Saturday, 27 August 2022

Out of sequence

The general idea is that substantial posts appear in their proper order, with that at reference 1 counting as one such. Which can mean, that posting is as much as a fortnight after the event. Whereas odd and ends, such as that at reference 2, usually get posted much closer to their time. I suppose the relevant difference is that the latter can be knocked out in some spare moment, without any serious preparation, while the former require quality time. Some of them are even prepared in Word, rather than being typed straight in, the Blogger draft capability notwithstanding.

So according to the foregoing, the present post should have appeared before that at reference 1, actually occurring three or four days previously, just about a fortnight ago. Hopefully, a rare lapse.

The now usual drill: garlic, onions, tomatoes (I don't approve of tinned tomatoes for culinary purposes. They taste of tin to my mind), celery. Small potatoes, sausage. Served with tubular pasta and salad. With the salad in a large bowl with North African pretensions. There is a tall lid to go with it, a lid which does not usually appear on the table, although it does get cupboard space in the kitchen.

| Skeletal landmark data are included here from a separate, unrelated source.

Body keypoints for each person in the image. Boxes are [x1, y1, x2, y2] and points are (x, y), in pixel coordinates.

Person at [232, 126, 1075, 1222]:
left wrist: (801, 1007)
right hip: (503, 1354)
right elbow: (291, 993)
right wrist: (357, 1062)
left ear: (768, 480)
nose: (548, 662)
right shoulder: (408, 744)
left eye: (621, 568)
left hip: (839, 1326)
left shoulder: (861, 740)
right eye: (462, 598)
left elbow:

Oven gloves probably from Lakeland, the Epsom branch of which closed some time ago. A useful shop, although with a lot of floor space for the trade that they were doing. Now vacant, with Côte wondering whether to take up their option after all. Tricky time for them - along with many others. We hope they will, as we have had some good meals with them, on the first occasion, as I recall, in Canterbury.

Stew taken with a spot of what the man at Majestic thought was a superior offering from Villa Maria people, an outfit first introduced to me by the staff at the Tooting Broadway branch of Wetherspoons. Seaspray. It was fine, and it was certainly a lot cheaper than the bottle that I had at first thought to buy. Enough cheaper that I bought two rather than one.

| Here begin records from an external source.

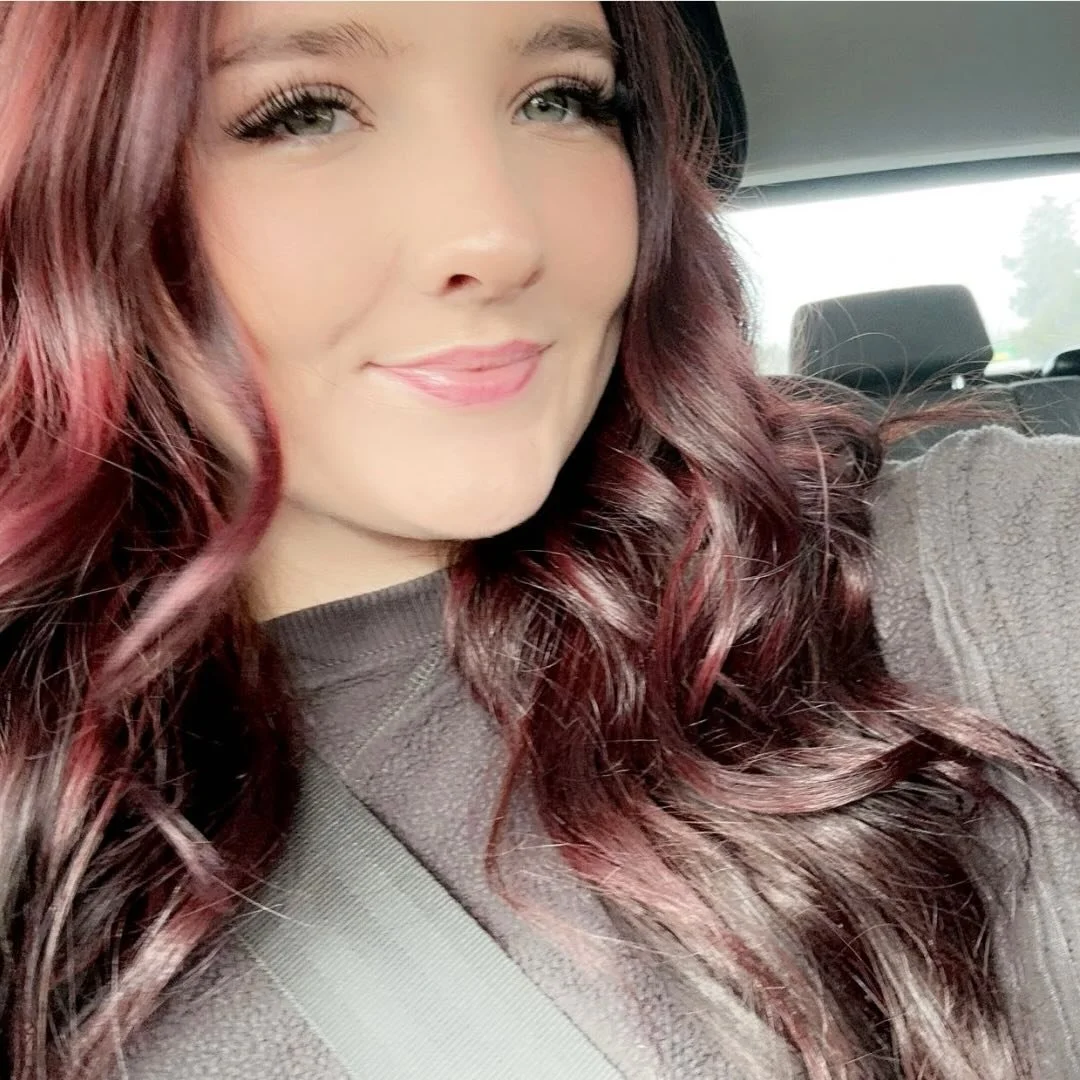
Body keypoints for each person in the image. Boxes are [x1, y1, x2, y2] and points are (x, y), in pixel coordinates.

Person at [0, 3, 1077, 1079]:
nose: (502, 235)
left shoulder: (966, 564)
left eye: (559, 99)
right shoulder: (33, 807)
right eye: (301, 113)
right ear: (62, 193)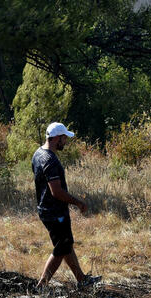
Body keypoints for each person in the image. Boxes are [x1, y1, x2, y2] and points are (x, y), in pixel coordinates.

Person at [32, 122, 100, 289]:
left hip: (47, 209)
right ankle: (42, 285)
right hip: (55, 212)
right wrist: (78, 202)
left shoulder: (38, 153)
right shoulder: (50, 160)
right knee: (61, 248)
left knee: (66, 244)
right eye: (64, 138)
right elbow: (56, 191)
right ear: (56, 138)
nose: (66, 142)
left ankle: (82, 279)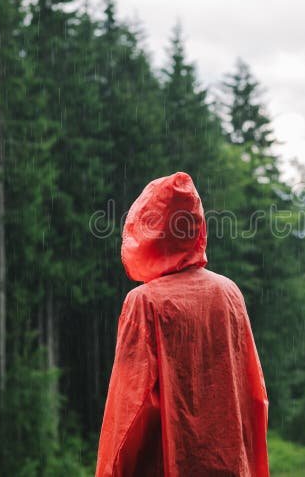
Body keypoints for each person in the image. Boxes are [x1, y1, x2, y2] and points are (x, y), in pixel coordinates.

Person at [95, 172, 269, 477]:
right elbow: (253, 393)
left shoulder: (145, 303)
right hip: (229, 466)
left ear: (148, 228)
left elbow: (128, 415)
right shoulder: (229, 293)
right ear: (197, 227)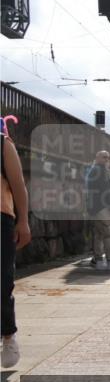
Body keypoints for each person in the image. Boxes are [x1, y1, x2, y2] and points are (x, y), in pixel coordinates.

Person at [1, 116, 31, 367]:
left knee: (2, 283)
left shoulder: (3, 145)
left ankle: (8, 335)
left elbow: (19, 185)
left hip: (1, 219)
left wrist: (23, 221)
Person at [85, 151, 110, 271]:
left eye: (108, 157)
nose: (107, 159)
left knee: (99, 234)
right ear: (97, 158)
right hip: (103, 207)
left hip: (94, 208)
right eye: (104, 157)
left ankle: (98, 261)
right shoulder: (101, 170)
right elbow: (106, 189)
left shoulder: (92, 170)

On closer inspection, it appears that there were some mushrooms after all. I must have buried them when I added them to the pan, to speed things up.

I usually take my salad after the stew and pasta, either after the first or the second go at it. Miniature water melon for dessert visible top right. Not quite as good as the real thing, but a good deal more convenient.

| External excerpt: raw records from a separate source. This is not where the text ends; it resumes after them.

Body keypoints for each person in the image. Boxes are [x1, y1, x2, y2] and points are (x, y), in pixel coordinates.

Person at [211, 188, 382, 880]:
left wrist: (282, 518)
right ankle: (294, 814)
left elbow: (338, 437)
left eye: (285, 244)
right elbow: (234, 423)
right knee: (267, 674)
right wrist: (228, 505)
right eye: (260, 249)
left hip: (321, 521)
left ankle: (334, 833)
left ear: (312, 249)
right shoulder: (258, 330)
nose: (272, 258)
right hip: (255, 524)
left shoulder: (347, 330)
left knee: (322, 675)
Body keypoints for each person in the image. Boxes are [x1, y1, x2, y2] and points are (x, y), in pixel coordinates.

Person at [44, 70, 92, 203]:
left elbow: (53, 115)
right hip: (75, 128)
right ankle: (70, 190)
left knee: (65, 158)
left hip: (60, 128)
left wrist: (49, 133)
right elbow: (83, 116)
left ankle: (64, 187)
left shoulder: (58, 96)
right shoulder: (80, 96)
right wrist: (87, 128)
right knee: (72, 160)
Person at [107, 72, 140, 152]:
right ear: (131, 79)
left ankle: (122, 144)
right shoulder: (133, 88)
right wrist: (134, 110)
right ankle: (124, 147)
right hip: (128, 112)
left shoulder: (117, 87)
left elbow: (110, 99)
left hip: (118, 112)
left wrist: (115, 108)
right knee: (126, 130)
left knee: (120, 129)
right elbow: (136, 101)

Of late, I have taken to using an entire sausage in one of these stews, all 300 grams of it. One consequence of which is that there is often enough for us to get a proper second meal from it, rather than snacking on the leftovers, saving BH a job on the day following.

The scene looking south east in our back garden in the middle of the afternoon. I may have been taking a little something on the garden bench - a garden bench which has served well, being well over 50 years old now, having survived my mother's painting the endangered tropical hardwood with white gloss paint in the course of one of her manic phases. Now pretty much all scraped off.

From the left, the leylandii, then something with fierce thorns and then the hole left by the oleander. Reminding one how mature shrubs are very hollow; all front. This one still home to various birds and bats, all the local cats notwithstanding. Then the firethorn, then the yellow buddleia looking rather unhappy. Much better now, having been treated to both washing up water and rain. The product of a cutting taken maybe twenty years ago from a bush in a holiday cottage in mid Wales, quite near the source of the Severn and with a small tributary of the Severn running through the back garden. A cottage which I remember as being full of all kinds of stuff and with a rather damp feeling about it. Plus more or less derelict farm yard outside. Nut tree right, a tree which delivers plenty of nuts, but nuts which we very rarely get to eat as the grey squirrels strip them unripe. I suppose they must get something out of them or they would not bother, but not then fit for our consumption.

PS: it so happens that Bastides is set to ride again today (that is to say Sunday, what is says at the top notwithstanding), to be knocked out in the margins of bread batch No.661.

References

Reference 1: https://psmv5.blogspot.com/2022/08/an-evening-out.html.

Reference 2: https://psmv5.blogspot.com/2022/08/learning-french.html.

Reference 3: https://www.cote.co.uk/.

Reference 4: https://psmv3.blogspot.com/2017/02/canterbury-cooking.html. Memory serves on this occasion, even if the notice is very brief. Could hardly be less so. Canterbury being a place we should go back to. Our nearest proper cathedral, now I believe, out of scaffolding.